Link between Melatonin and Alzheimer’s Disease

 Introduction

Alzheimer’s is the most common and one of the most profound degenerative conditions of the brain that is affecting the age old society from ages. Although the disease can be seen in every age group but it is mostly prevalent in elderly age group. The incidence of clinically diagnosed Alzheimer’s disease is similar throughout the world, and it increases with age, approximately 3 new cases yearly 100,000 persons younger than age 60 years and a staggering 125 new cases per 100000 of those older than 60 years. Several etiological factors such as birth order, mother’s age at birth and a family history of Down’s syndrome may have a possibility of developing Alzheimer’s disease in the later part of the life. The familial occurrence of Alzheimer’s disease has been well established. In less than one percent of such cases there is a dominant inheritance pattern with a high degree of penetration and appearance of disease at younger age group. Reports of substantial familial aggregation of dementia without a specific pattern of inheritance also suggest the operation of more than one genetic factor. Many studies have documented an increase in the risk of ostensibly sporadic Alzheimer’s disease among the first degree relatives of patient with this disorder. Reports suggest that women are in the greater side of developing this disease. Genetic studies are difficult to carry out because the disease does not appear at the same age in a given proband. Even in identical twin, the disease may develop at the age of 60 years in one of the pair and at 80 years in the other. Death from other causes may prevent its detection.

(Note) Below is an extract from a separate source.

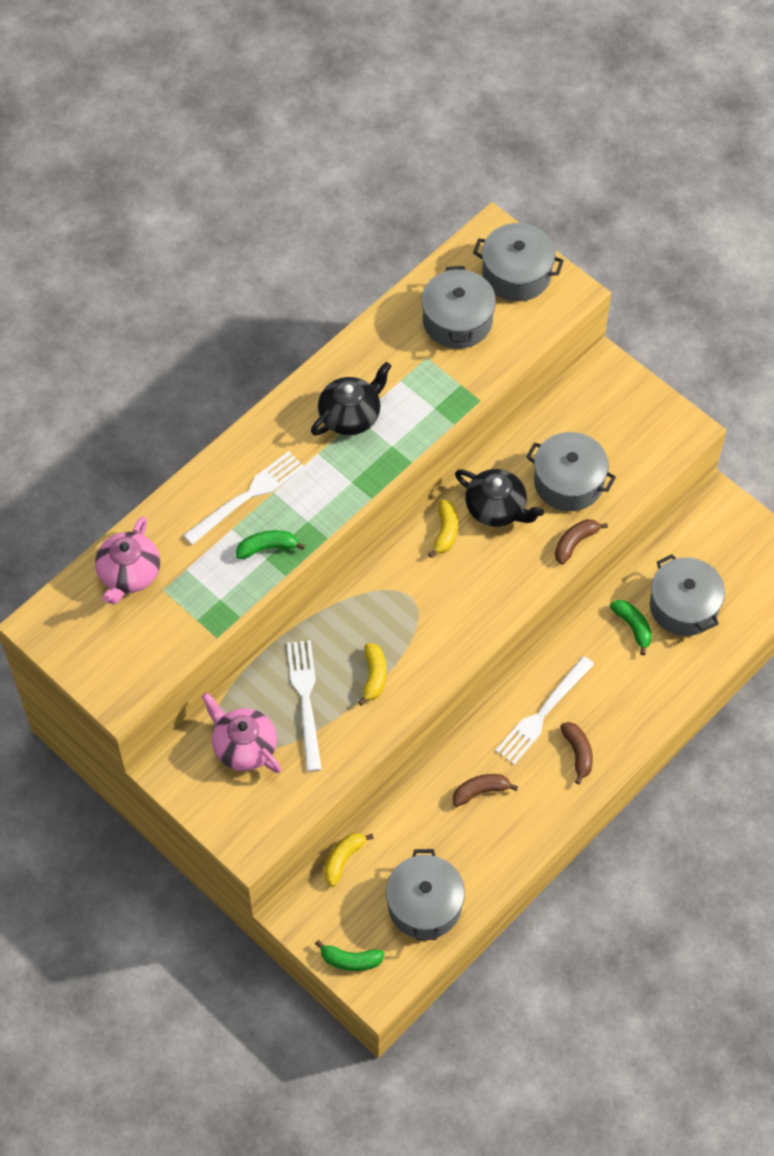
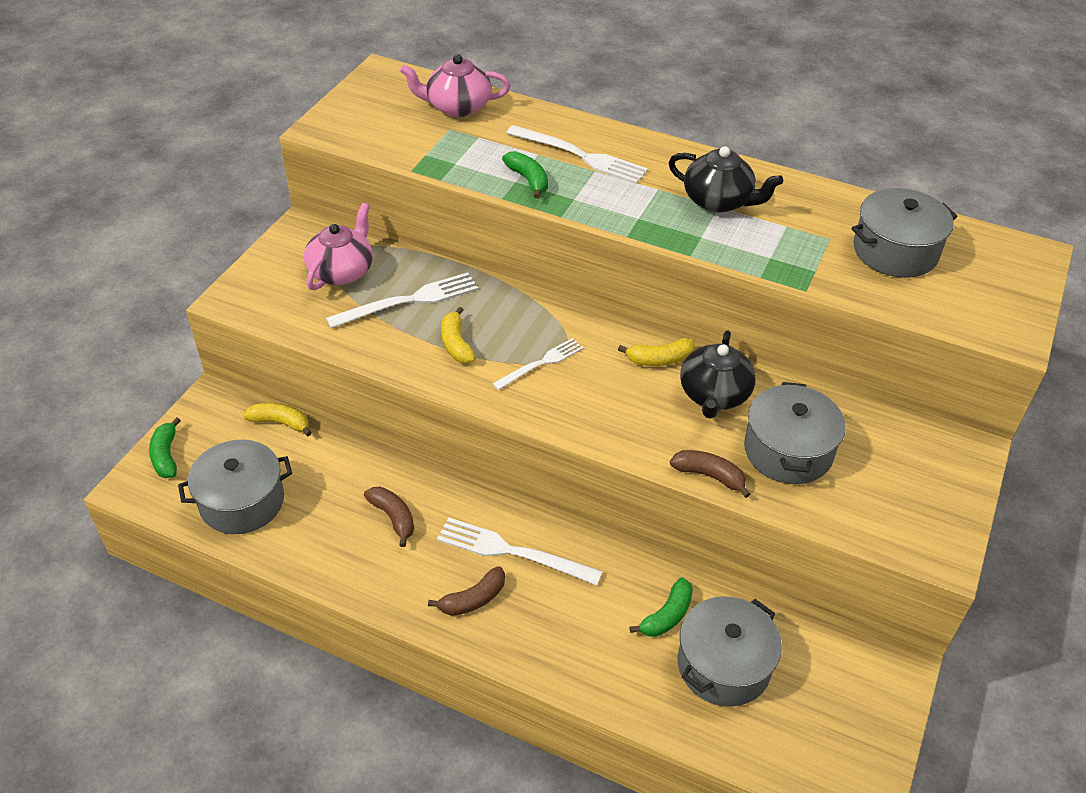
camera: 70 degrees right, 15 degrees down
(374, 676) = (456, 344): yellow banana -> yellow banana turned 90 degrees clockwise
(419, 619) = (541, 363): none -> white fork
(516, 274) = (996, 284): grey pot -> none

Understanding Alzheimer’s in a broader sense

The disease onset is slightly difficult to understand by the patient in the early stages and the patient might come to attention months or years after the de-orientation begins in the brain. Manifestation of the process begins by an unusual degree of confusion in relation to a febrile illness, an operation, mild head injury or the institution of new medicines. The gradual development of forgetfulness is the main substantial clinical feature of the disease. The words that were seldom used become elusive. Little used words from an earlier period of life also tend to be lost. Once the memory disorder has become pronounced in the prototypic disorder, other failures in the cerebral function become increasingly apparent. There is development of the halting speech because of the failure in generating needed words. The same difficulty also occurs while writing words. Almost imperceptible at first these disturbances of language become increasingly apparent as the disease progresses. The range of vocabulary and the accuracy of spelling are reduced. Finally after many years of illness there is a failure to speak in full sentence.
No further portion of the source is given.